§ **What is asked**: Please reproduce the listing from the line that has "latitude: 43.1160" through the line that has "sub-region: Varbergs Kommun", substituting "town" for every "city" and leaving everything else unchanged.

§ **Data excerpts**:
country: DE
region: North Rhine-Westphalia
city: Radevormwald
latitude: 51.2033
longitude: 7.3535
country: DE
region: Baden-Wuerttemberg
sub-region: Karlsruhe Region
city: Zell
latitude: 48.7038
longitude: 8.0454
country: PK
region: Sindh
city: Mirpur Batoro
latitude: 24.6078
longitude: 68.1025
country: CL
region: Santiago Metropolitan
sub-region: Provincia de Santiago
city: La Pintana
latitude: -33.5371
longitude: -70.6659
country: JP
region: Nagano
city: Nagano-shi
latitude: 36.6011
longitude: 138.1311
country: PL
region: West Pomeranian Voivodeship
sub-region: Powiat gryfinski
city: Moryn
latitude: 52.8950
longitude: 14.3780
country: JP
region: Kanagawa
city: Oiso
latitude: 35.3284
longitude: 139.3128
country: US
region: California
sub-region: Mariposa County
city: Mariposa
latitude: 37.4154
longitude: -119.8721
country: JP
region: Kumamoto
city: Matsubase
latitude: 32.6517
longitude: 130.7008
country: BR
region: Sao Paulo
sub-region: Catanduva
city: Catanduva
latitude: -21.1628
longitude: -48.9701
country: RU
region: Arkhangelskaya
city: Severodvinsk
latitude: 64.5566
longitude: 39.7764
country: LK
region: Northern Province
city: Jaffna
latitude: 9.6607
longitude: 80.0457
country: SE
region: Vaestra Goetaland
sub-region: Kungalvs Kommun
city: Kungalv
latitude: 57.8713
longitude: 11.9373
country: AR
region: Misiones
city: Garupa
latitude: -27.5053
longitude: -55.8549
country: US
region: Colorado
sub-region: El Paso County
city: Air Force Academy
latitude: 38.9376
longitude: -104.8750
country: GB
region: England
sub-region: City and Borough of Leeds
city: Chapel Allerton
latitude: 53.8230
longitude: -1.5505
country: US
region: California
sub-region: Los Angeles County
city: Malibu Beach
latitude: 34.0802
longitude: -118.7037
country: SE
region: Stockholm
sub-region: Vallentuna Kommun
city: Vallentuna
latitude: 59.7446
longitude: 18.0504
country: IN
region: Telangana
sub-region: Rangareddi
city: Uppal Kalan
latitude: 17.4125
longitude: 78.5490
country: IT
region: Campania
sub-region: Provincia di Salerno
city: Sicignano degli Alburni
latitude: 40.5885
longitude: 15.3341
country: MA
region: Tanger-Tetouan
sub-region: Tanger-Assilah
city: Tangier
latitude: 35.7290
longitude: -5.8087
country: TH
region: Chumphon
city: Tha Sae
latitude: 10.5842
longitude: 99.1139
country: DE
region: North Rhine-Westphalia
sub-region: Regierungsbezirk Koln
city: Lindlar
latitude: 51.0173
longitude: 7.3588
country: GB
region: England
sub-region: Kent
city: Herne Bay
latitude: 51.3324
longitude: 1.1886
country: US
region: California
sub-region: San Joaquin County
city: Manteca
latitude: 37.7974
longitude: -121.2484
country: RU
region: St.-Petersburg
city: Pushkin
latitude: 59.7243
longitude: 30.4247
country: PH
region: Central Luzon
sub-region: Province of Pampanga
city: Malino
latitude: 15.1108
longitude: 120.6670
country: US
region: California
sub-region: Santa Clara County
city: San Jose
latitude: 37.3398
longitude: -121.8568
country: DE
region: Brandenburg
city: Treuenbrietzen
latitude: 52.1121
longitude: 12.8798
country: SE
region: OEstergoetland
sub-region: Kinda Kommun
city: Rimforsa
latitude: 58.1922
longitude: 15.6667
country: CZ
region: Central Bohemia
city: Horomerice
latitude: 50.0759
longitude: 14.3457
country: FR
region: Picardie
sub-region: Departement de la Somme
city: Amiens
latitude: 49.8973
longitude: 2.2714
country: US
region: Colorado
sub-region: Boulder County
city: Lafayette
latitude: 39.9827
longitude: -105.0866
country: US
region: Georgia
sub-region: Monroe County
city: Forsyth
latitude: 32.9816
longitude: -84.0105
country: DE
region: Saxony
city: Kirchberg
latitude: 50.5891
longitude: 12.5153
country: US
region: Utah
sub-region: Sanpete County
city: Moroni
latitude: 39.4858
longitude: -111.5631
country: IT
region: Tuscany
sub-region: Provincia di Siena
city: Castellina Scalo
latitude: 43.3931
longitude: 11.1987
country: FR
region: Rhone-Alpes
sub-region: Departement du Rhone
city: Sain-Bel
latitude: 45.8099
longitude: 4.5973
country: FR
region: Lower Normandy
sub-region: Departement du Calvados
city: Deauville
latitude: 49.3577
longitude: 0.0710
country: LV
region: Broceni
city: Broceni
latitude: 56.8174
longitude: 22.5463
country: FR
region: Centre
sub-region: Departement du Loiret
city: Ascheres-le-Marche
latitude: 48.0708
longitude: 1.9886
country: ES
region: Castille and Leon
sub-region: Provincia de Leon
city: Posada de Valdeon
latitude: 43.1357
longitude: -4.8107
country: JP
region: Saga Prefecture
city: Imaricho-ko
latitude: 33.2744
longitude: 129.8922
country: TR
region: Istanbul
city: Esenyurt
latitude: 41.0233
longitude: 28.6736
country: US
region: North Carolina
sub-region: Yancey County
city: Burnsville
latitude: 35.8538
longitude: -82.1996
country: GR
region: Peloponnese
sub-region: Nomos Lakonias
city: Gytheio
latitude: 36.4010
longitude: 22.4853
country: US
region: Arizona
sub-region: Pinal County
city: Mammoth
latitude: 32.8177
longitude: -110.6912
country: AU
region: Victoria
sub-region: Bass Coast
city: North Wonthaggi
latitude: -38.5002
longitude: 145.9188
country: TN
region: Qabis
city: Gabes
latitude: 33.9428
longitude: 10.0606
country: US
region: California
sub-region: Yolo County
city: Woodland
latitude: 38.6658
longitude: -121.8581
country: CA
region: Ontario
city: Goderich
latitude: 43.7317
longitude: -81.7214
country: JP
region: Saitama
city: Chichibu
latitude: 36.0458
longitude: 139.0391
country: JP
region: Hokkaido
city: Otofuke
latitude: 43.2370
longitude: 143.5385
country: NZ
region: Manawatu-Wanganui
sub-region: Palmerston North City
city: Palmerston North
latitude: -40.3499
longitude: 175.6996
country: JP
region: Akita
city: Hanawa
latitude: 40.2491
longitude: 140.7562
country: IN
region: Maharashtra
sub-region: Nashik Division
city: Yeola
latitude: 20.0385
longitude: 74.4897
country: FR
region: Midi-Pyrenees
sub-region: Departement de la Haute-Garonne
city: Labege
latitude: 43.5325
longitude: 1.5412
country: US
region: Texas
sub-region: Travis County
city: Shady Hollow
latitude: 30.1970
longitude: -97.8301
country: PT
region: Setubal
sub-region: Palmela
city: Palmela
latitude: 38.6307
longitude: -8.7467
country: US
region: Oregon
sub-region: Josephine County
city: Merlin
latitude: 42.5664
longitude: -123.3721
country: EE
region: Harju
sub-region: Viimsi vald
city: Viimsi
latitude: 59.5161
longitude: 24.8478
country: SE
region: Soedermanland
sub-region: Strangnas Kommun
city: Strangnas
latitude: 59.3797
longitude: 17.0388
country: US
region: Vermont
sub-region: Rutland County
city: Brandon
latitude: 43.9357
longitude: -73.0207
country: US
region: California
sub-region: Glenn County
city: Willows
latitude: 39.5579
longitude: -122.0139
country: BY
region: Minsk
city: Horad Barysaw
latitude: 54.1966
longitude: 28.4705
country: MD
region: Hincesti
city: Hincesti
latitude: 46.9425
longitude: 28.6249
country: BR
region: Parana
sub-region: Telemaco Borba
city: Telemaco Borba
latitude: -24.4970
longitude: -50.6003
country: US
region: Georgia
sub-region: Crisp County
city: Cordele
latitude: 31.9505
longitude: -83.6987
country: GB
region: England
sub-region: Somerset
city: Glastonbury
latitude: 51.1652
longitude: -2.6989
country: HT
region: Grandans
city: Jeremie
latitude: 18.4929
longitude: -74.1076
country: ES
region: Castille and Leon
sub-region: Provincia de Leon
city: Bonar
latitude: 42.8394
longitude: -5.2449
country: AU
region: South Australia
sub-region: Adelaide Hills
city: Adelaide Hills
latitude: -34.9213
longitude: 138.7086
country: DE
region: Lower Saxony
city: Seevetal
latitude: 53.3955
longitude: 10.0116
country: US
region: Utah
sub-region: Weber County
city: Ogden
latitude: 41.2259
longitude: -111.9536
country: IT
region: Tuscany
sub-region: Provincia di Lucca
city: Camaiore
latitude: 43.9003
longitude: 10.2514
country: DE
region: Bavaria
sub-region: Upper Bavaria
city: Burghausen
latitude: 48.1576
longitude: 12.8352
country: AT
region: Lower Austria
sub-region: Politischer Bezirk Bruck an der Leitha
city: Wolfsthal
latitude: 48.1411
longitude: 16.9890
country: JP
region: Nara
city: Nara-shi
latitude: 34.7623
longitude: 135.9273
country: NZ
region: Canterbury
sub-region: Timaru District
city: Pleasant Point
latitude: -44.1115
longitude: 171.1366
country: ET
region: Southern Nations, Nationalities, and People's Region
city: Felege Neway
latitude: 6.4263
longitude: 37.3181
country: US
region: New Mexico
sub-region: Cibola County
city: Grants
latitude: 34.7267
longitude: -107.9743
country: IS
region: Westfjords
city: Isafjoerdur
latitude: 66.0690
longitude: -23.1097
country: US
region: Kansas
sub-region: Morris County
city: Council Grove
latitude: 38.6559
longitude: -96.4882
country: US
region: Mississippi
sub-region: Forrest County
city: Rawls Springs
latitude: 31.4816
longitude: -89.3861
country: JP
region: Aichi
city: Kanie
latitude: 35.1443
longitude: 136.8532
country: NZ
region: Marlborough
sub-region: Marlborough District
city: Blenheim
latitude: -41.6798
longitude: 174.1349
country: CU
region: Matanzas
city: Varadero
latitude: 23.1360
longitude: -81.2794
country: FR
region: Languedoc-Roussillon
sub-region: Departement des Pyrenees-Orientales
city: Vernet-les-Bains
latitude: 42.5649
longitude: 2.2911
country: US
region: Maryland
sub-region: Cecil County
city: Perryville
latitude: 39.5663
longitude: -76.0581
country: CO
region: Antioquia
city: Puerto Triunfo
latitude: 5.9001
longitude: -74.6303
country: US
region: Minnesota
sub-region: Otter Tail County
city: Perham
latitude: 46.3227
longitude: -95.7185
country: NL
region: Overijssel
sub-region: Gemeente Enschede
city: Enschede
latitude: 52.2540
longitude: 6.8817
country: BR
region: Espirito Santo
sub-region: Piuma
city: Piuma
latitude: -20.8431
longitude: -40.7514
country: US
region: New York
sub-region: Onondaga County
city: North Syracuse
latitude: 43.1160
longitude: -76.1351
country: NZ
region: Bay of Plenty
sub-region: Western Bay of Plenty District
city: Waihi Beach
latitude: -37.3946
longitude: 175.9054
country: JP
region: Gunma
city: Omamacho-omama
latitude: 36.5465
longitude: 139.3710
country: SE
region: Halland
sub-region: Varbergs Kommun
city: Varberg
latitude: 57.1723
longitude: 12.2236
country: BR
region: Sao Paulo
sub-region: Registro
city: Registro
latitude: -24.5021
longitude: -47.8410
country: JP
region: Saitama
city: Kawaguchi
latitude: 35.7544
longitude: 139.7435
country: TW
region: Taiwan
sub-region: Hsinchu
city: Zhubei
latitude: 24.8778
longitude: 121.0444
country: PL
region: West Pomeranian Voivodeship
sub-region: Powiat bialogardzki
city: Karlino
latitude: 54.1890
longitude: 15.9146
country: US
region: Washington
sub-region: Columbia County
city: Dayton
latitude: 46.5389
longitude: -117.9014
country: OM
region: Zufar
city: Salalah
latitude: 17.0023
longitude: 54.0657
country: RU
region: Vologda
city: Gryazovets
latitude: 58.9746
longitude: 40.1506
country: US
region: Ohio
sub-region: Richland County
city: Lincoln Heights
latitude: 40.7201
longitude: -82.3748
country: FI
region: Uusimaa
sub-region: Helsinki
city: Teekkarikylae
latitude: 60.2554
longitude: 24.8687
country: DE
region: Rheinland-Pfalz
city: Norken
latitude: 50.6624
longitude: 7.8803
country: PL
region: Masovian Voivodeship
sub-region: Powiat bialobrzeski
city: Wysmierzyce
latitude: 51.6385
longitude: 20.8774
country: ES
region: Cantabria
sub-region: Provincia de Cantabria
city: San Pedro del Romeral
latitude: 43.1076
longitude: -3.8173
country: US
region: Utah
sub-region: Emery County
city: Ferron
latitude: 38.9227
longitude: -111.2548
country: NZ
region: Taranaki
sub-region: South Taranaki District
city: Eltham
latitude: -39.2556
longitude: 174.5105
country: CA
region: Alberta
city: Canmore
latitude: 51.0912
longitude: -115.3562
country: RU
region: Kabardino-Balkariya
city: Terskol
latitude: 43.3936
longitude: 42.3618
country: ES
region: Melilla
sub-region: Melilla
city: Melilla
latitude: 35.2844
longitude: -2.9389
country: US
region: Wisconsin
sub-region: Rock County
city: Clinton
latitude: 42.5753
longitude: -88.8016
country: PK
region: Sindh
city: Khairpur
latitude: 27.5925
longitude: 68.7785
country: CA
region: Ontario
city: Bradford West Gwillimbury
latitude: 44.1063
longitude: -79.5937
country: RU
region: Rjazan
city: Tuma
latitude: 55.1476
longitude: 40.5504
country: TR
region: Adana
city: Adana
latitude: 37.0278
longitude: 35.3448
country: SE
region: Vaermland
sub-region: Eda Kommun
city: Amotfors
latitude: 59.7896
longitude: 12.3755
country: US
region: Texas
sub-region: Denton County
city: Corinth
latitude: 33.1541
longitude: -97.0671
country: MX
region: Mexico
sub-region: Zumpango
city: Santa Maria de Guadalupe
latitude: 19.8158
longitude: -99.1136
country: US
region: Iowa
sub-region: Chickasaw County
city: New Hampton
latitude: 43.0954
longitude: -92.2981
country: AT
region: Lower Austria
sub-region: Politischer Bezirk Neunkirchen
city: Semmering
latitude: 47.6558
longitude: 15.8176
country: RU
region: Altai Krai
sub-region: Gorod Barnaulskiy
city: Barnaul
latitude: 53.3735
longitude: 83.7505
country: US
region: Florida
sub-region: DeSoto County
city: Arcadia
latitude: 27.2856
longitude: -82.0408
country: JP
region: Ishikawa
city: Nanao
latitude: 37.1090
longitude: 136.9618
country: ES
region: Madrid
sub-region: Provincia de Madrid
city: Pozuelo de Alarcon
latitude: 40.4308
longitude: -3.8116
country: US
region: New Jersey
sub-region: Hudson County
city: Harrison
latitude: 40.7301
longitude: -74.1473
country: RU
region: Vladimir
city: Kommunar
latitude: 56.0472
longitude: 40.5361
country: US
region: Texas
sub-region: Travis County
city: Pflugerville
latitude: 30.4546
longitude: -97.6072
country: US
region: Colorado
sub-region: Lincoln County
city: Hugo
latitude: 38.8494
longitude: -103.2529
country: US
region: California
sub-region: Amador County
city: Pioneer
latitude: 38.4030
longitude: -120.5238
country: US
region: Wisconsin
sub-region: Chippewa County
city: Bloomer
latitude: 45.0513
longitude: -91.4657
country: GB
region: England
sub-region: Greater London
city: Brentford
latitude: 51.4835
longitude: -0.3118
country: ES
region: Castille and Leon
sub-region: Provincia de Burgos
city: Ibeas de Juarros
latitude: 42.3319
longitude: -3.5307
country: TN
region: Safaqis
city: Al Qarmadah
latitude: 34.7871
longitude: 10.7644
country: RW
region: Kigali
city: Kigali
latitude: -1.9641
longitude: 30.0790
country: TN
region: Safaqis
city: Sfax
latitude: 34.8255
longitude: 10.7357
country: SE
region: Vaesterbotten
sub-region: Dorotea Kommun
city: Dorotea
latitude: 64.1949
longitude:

§ **Solution to the problem**:
latitude: 43.1160
longitude: -76.1351
country: NZ
region: Bay of Plenty
sub-region: Western Bay of Plenty District
town: Waihi Beach
latitude: -37.3946
longitude: 175.9054
country: JP
region: Gunma
town: Omamacho-omama
latitude: 36.5465
longitude: 139.3710
country: SE
region: Halland
sub-region: Varbergs Kommun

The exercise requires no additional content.